Now, I never had any money in that account so I don't care much. But I can hardly see trusting a single buck to a bank that would offer that experience.
kittikitti
This is a great take and one that I align with when it comes to the AI vending machine experiment. Journalism in English has become a mouthpiece for fascist leaders and corporations, nothing more. Places like The New York Times have incredible gaps in their journalism at the price of increasing shareholder value.
jeffbee
It's a pretty solid point, except that the credulity of the journalist is not in contrast to their "world-class" status. They are a gadget reviewer.
barfoure
It’s a milquetoast rant but I got nothing - the employee is right. You should prepare for the world and stop acting so shocked. You had decades to call out journalists for being paid mouthpieces but you didn’t because they spewed nonsense that you agreed with and benefitted you.
Now the shoe is on the other foot. Prepare for what happens next. FAFO.
rdiddly
Yes, that's how I solve all problems. I can't do anything now, because I didn't do anything before. It's my rule of thumb. Never start doing things!
dkdcio
I also enjoy the implication everyone has had decades to do something about journalism —- I’ve barely been an adult for a decade, my bad I guess!
barfoure
My bad, I should have been more clear: tech journalists have always been paid shills.
lo_zamoyski
Ressentiment is like this. Steeped in envy and vindictiveness, rather than looking for ways to save the situation, it wills the destruction of others.
It has always exited, but its overt forms are very much in vogue today and even celebrated publicly.
everdrive
>You had decades to call out journalists
If only I could get any journalists or companies to actually listen to me.

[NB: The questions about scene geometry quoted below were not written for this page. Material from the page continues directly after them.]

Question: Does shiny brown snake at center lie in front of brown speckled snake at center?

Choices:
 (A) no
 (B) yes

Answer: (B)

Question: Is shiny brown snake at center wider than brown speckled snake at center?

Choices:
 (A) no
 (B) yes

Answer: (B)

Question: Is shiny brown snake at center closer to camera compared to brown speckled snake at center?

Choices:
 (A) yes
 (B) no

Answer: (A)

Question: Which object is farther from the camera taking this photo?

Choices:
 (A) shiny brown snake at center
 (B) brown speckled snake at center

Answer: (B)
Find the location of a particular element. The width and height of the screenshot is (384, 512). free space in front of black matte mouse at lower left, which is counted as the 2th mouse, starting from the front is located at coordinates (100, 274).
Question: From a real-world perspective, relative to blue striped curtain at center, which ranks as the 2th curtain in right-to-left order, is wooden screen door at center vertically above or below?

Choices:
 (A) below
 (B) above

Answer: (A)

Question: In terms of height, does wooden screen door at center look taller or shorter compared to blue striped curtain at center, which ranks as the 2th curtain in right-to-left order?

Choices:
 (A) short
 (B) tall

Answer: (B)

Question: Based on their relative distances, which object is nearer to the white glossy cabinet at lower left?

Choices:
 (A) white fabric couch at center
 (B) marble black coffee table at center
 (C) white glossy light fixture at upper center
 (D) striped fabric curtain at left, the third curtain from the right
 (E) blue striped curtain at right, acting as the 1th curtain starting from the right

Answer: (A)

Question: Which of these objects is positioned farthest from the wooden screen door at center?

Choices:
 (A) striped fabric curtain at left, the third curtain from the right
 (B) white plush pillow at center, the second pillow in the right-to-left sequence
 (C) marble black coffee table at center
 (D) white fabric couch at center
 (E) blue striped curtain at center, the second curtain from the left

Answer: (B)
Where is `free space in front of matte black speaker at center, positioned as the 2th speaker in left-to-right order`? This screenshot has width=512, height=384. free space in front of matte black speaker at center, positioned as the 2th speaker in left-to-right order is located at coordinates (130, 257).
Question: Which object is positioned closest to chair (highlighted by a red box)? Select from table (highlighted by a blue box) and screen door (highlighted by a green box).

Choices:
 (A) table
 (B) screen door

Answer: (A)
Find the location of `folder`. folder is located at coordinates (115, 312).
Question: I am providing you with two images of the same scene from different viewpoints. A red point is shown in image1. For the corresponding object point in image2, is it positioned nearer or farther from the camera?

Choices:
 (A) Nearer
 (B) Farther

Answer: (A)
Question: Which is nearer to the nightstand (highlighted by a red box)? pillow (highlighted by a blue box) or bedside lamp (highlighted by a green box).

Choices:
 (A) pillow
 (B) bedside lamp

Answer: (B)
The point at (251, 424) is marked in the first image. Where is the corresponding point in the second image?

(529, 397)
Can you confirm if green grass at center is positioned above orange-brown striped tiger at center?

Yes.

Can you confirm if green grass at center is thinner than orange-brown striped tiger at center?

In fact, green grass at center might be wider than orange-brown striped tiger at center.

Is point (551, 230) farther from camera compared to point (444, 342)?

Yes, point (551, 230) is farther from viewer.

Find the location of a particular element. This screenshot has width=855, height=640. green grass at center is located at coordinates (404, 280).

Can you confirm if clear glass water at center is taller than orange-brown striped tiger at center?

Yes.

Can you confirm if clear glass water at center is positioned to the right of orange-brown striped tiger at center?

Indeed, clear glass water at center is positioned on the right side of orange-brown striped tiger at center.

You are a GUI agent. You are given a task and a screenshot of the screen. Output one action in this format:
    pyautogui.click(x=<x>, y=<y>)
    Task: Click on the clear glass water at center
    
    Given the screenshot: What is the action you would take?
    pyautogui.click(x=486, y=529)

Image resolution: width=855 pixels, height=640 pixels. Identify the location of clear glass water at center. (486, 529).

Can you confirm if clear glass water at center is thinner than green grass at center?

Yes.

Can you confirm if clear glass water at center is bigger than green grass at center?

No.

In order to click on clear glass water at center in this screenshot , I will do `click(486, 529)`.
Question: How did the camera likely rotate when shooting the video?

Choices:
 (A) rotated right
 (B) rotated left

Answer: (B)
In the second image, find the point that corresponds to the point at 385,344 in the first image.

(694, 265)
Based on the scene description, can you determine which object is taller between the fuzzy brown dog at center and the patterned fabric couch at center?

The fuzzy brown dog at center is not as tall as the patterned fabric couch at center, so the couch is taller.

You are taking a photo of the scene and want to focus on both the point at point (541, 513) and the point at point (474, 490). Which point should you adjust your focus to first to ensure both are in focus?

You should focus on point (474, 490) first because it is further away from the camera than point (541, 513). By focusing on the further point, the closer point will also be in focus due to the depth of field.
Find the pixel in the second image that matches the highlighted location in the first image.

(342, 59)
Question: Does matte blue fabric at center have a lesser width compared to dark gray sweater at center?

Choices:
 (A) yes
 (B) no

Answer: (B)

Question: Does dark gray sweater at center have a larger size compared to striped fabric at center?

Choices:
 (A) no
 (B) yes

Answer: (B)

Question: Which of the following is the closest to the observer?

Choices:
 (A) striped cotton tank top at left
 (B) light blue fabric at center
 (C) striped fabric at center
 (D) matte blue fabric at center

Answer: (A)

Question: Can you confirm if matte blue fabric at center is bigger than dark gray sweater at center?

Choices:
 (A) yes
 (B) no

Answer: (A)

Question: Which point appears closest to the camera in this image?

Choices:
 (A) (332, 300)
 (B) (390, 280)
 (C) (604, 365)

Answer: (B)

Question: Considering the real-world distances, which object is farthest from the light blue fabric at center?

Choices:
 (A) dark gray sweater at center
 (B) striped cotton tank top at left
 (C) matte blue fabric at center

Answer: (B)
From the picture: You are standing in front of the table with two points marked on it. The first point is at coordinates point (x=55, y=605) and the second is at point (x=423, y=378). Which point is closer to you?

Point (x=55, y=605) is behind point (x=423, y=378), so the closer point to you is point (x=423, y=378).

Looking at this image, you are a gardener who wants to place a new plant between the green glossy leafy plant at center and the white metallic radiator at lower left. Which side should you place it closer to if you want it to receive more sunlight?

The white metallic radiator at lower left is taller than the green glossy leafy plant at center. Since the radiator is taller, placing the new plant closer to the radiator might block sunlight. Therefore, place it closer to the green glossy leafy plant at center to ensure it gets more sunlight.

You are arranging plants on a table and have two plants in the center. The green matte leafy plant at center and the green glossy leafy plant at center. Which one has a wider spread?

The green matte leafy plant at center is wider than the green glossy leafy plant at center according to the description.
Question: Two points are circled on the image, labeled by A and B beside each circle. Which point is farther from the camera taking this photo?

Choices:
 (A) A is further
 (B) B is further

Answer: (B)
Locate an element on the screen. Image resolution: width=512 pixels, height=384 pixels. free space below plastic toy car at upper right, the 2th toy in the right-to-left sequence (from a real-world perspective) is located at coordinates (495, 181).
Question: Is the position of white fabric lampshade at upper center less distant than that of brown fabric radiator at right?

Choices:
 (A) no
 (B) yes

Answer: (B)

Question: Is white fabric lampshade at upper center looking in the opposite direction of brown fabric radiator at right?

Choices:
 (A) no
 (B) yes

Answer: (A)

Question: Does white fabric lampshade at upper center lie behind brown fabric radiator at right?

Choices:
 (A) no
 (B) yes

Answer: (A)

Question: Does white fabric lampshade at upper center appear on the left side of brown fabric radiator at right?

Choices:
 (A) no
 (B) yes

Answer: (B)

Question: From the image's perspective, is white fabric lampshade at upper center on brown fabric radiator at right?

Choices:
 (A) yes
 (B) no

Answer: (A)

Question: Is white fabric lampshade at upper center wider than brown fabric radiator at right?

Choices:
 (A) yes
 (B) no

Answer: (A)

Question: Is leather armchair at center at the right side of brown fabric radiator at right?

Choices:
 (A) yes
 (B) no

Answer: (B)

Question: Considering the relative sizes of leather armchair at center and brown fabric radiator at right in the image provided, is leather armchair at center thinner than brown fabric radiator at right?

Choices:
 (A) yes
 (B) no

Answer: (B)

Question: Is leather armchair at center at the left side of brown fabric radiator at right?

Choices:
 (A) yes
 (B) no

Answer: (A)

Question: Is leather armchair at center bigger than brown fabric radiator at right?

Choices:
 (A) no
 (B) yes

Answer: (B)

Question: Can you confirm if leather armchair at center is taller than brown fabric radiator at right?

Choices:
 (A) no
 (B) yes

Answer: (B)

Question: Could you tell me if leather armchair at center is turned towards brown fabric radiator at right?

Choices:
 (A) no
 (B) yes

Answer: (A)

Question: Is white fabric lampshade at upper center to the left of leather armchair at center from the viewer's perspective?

A part of me wants to be dismissive of this blog post
1) because dude, it’s the Wall Street Journal; the entire episode should be viewed as Anthropic preparing to Ollie into an IPO next year.
2) I’m starting to interpret a lot of blog posts like these as rage bait
But I do get the point that the author is trying to make.
I just wish that there were some perspectives on the subject as a whole (AI’s sloptrod into every crevice of human life; modern technology and society and general) that don’t terminate on ironic despair.